Mañana se celebrarán las elecciones para escoger al rector y a varios decanos de la Universidad de Panamá. Nunca antes este acto electoral se había desarrollado dentro de un clima de vergüenza y estupor ciudadano como en esta ocasión.
La elección que busca la reelección es un acto truculento. Fue manejado desde las penumbras del poder y al amparo de formulismos que quisieron maquillar la vorágine de poder, que es la única y real razón de ser de todo lo que está pasando.
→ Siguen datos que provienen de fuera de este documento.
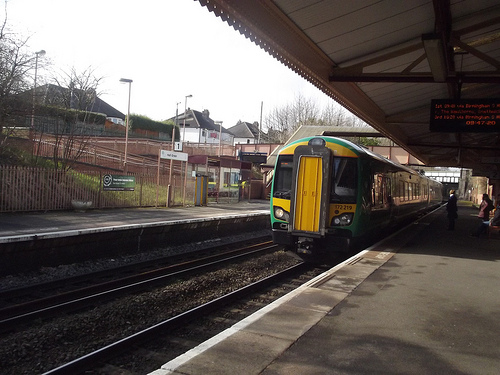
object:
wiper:
[276, 189, 290, 196]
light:
[310, 137, 324, 145]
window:
[277, 160, 294, 192]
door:
[293, 156, 323, 231]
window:
[433, 183, 440, 198]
Acusaciones de mala administración de bienes, clientelismo, corrupción y la pérdida creciente de la confianza, en lo que durante muchos años fue la institución heráldica del conocimiento en Panamá, son el caldo de cultivo mediante el que se impone, a tambor batiente, un proyecto que solo resalta el interés de un individuo y la claque (en francés “bofetada”) es, en su origen, un término que alude a un cuerpo organizado de aplaudidores profesionales, presentes en los teatros y ópera.
Nunca antes en la vida de la Universidad de Panamá se habían tomado tantas decisiones por unanimidad o con el voto disidente de uno o dos osados que desconocen la alcurnia y majestad de las autoridades vigentes.
Dentro de la Universidad de Panamá, y ya así lo reconoce la sociedad, existen al menos dos universidades: una que sigue a ciegas los dictados del rector actual y otra, donde se levantan voces críticas que exigen investigar, estudiar y pensar sin la obsecuencia de depender de la mirada protectora de sus directivos.
Hoy, con una estrategia que nos debe ser conocida, se quiere hacer valer el sofisma de que quien cuestiona a las autoridades, y en especial al rector, atenta contra la institución y es enemigo de los valores de la cultura, la ciencia y la educación.
El drama de la universidad nos la dibuja como una institución que bordea los linderos de un precipicio que está por saltar, pero antes de hacerlo insiste en mutilar la confianza y credibilidad que habían sido parte de su gran capital.
Día a día seguimos conociendo cómo se lesiona y se hiere la esencia de su ser, que es su vida académica. Un catedrático renuncia y denuncia que se dan hechos que modifican sistemas académicos por instrucciones e intereses que no tienen parangón en la historia de la Universidad.
La Facultad de Medicina, lamentablemente, está en el ojo de la tormenta, esto no debe persistir, pues ha sido desde su fundación fuente de inspiración y motivo de orgullo de todos. Por ello, cubrir con un velo de duda la obra de médicos, científicos e investigadores es un atentado contra nuestra identidad y una mina enterrada en la confianza de quienes apuestan por el estudio de la herencia hipocrática.
No hay acto electoral que merezca que algunos pongan en riesgo tanto por tan nefandos motivos.
Los universitarios somos, en este momento crucial, los dueños de nuestro destino. Por ello, saludo con respeto la decisión del Dr. Edgardo Molino Mola, quien ha depuesto su justa aspiración y ha decidido apoyar al Dr. Eduardo Flores Castro, un científico del campo de la física, con la formación, visión y la energía que la universidad y el país requieren para recuperar desde la rectoría este bastión fundamental para el logro de nuestras aspiraciones de una universidad científica que se ponga al servicio del desarrollo, la equidad y la justicia social.
Ojalá que todo lo que se ha develado hasta ahora como el submundo del poder universitario sea suficiente para fortalecer la necesidad de cambiar el estado de horror que significa ver cómo se corroe la Casa de Méndez Pereira. Este medioevo universitario debe dar paso al renacimiento que haga las luces y nos permita devolverle la vista a la estatua que desde que pisó el campus universitario, como un regalo del maestro, no ha dejado de peregrinar en busca de la luz.